No formal charges against the bishops ensued, but it was a clear signal the government is watching. One of the prelates, Archbishop Antonio López Castillo of Barquisimeto, later said he’d received a phone call of support from Pope Francis.

Nicaragua and Venezuela, needless to say, are both heavily Catholic societies in which the Church long has occupied a dominant position.

They both happen to be in Latin America, but there are plenty of examples elsewhere. In the overwhelmingly Catholic Philippines on Thursday, for instance, a 71-year-old Australian nun was ordered to be deported due to her participation in protests against a brutally violent anti-drug crackdown launched by President Rodrigo Duterte. Across the country, Catholic activists have been targeted by pro-Duterte forces.

What recent developments confirm is that anywhere Christians profess their faith openly, anywhere they take controversial stands in favor of social justice and human rights on the basis of their convictions, they are exposed to danger.

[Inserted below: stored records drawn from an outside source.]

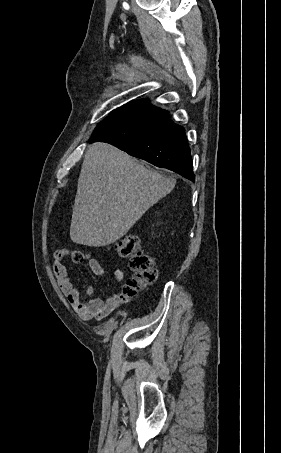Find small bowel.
Masks as SVG:
<instances>
[{
  "mask_svg": "<svg viewBox=\"0 0 281 453\" xmlns=\"http://www.w3.org/2000/svg\"><path fill=\"white\" fill-rule=\"evenodd\" d=\"M69 256L66 249L57 254L53 260V270L58 278L59 285L62 291L68 296V299L77 308L78 312L84 320L101 319L108 316L118 305L123 302L126 288L124 281L126 273L121 268H117L114 272V280L120 286L119 291L103 301L100 299H91L87 303H82L80 290L74 286L68 277V271L64 264L65 259ZM88 267L91 272L97 277H104L105 270L97 259H89ZM87 292L92 295L93 288L88 287Z\"/></svg>",
  "mask_w": 281,
  "mask_h": 453,
  "instance_id": "small-bowel-1",
  "label": "small bowel"
}]
</instances>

Indeed, martyrdom is at least as likely where Christians are in the majority, for the simple reason that it’s more probable that the activists and voices of conscience who stir opposition will be Christians.

Put differently, the core truth of Christian life remains as true in the 21st century as it was in the first: The Gospel is always disruptive, so anyone who takes it seriously and is willing to put his or her life on the line for it isn’t likely to have guarantees of safety, no matter where they live.